Your assignment:
Your answer should be the number of lines in the listing that hold the string "right", with no other words.

The data:
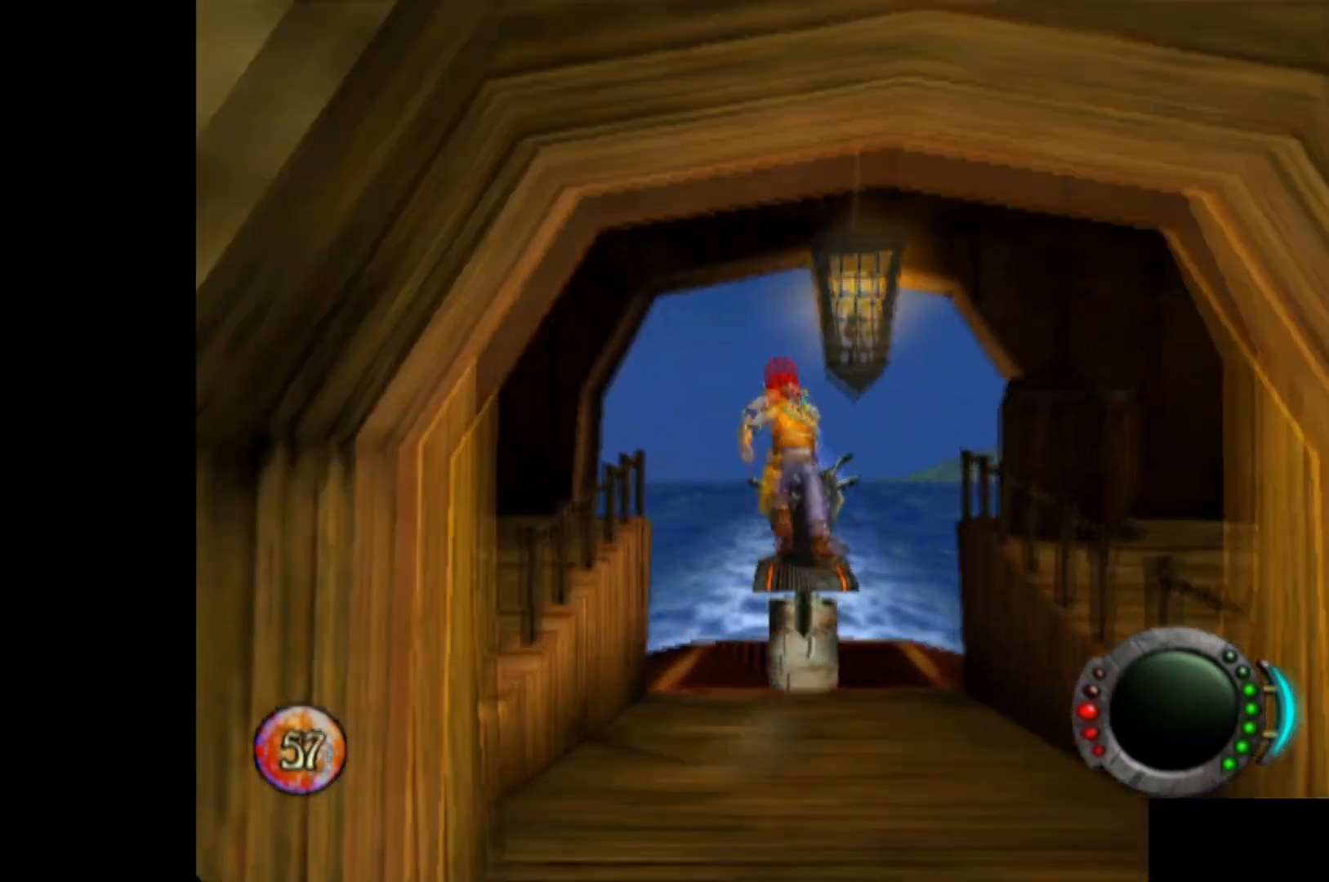
{"buttons": ["X"], "left_stick": "up", "events": [[180, "A", "up"], [180, "X", "up"], [360, "X", "down"], [420, "X", "up"], [500, "X", "down"]]}
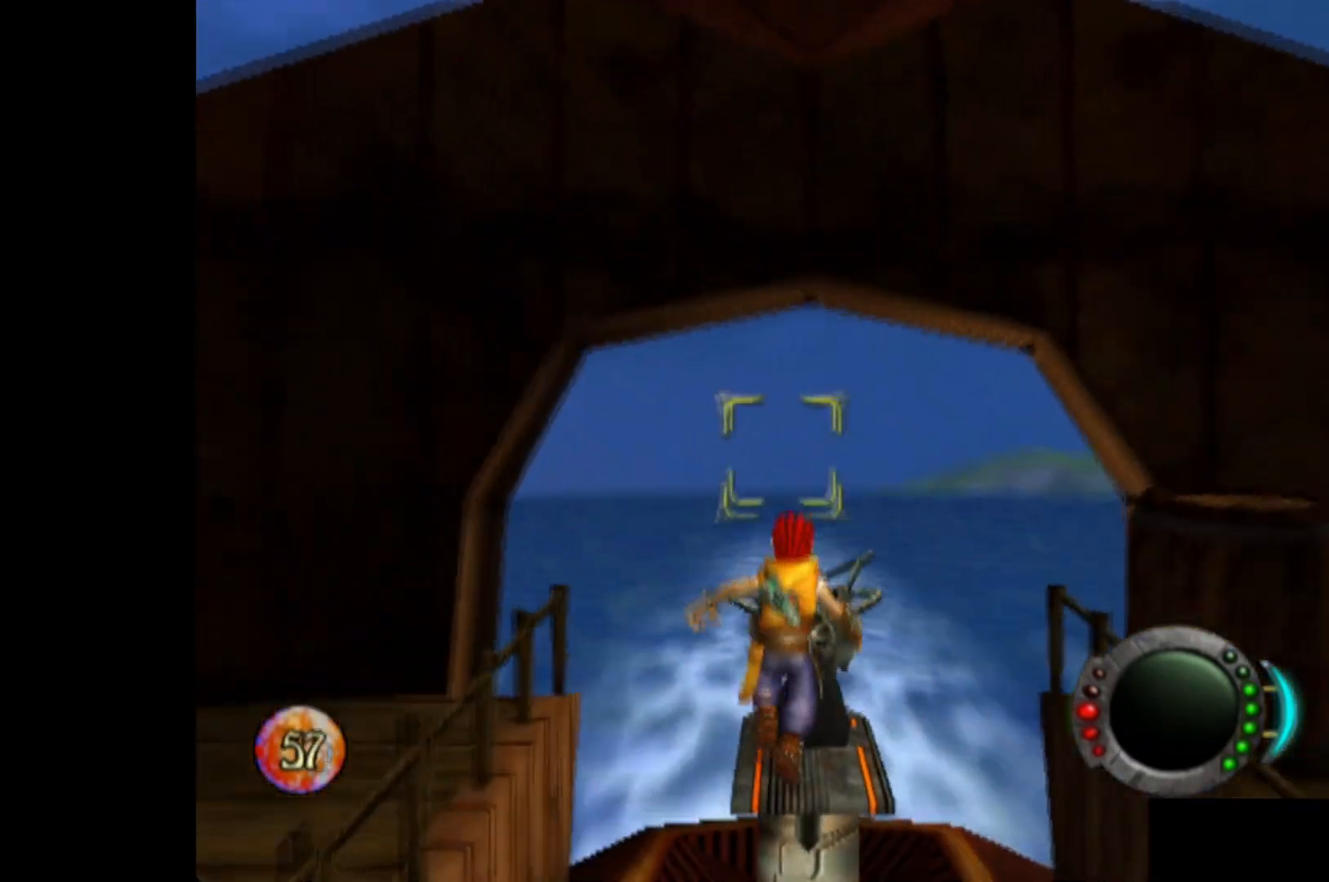
{"buttons": [], "left_stick": "center", "events": [[100, "X", "up"], [200, "left_stick", "center"]]}
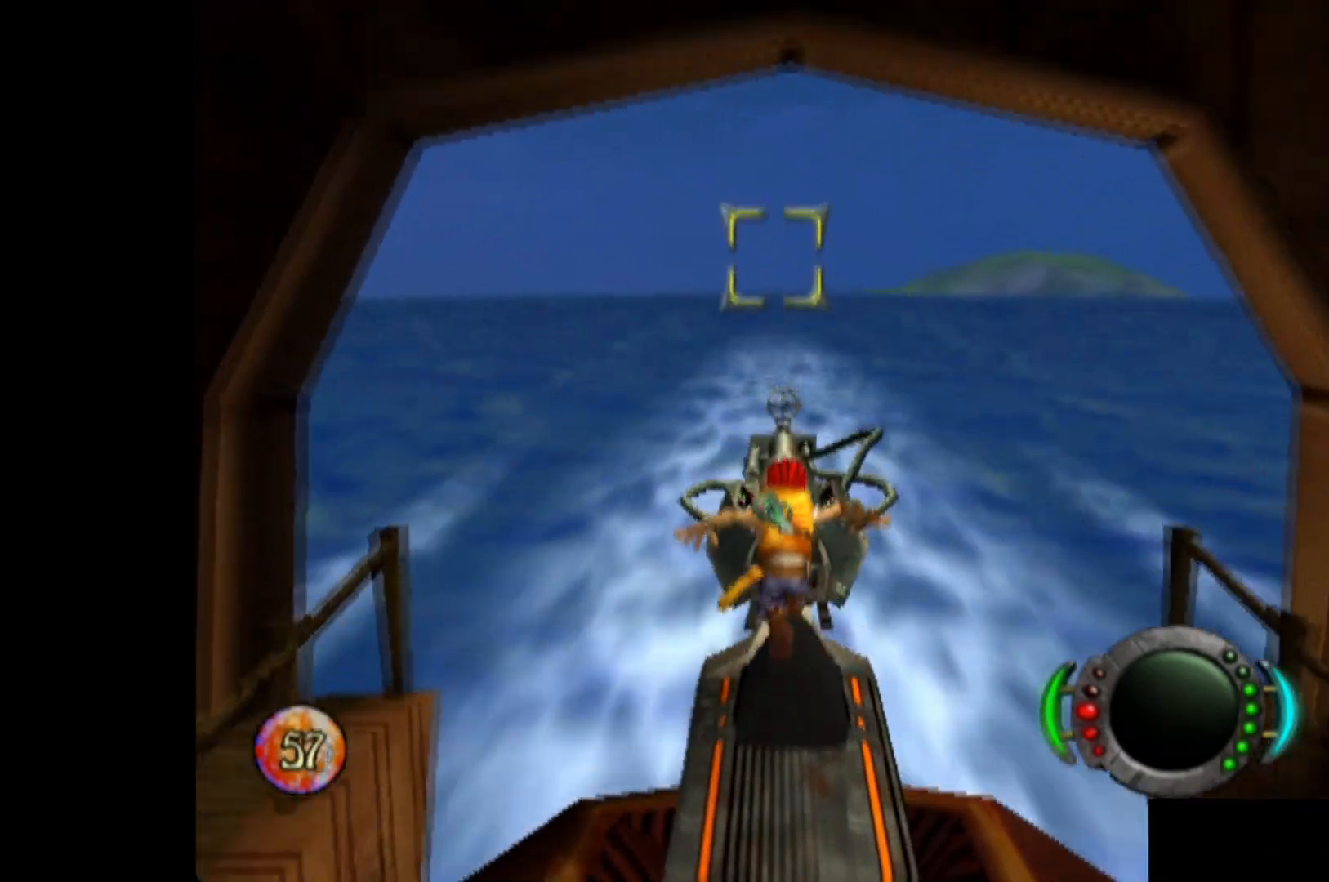
{"buttons": [], "left_stick": "down-right", "events": [[140, "left_stick", "down-right"]]}
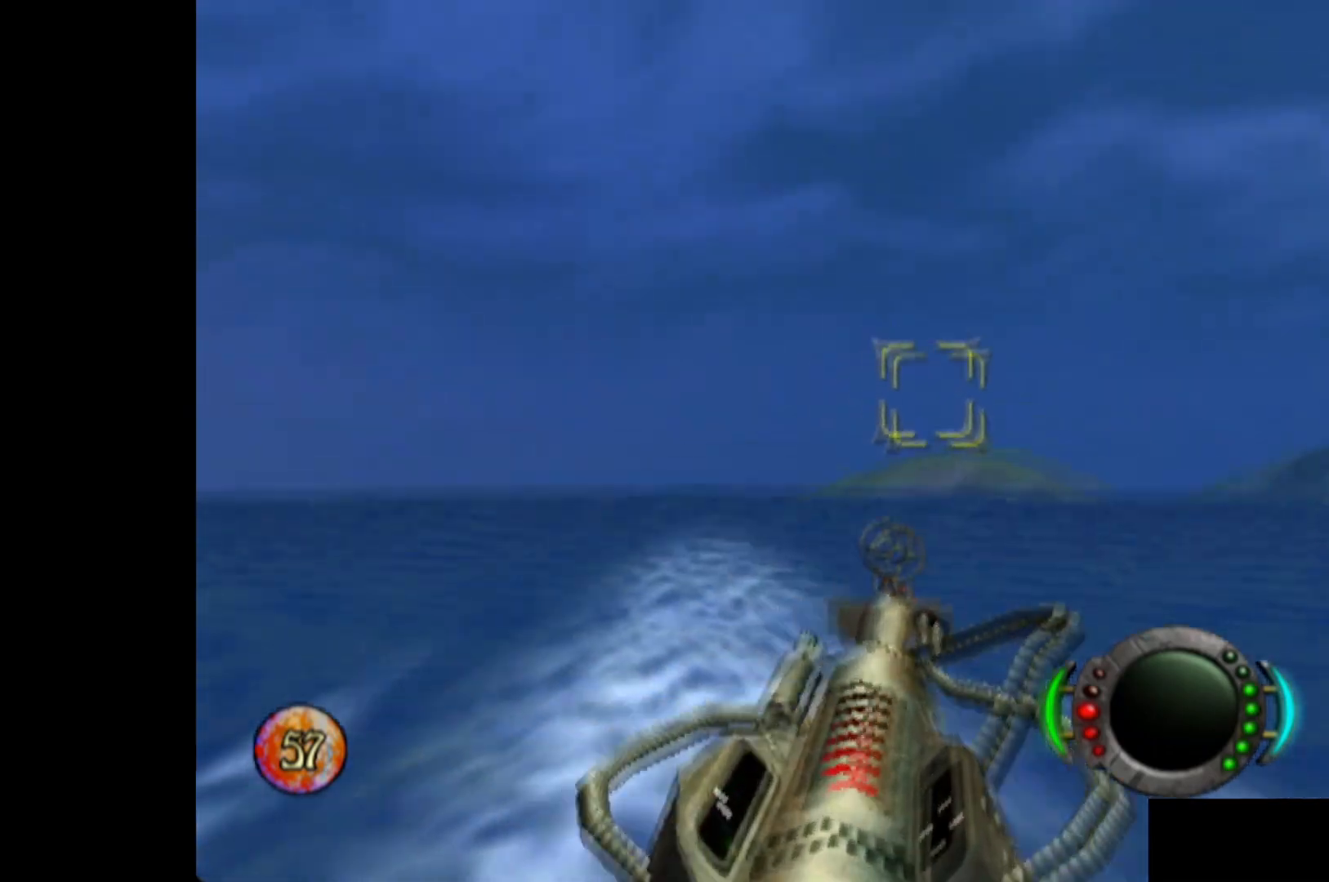
{"buttons": [], "left_stick": "down-right", "events": []}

Output of the task:
2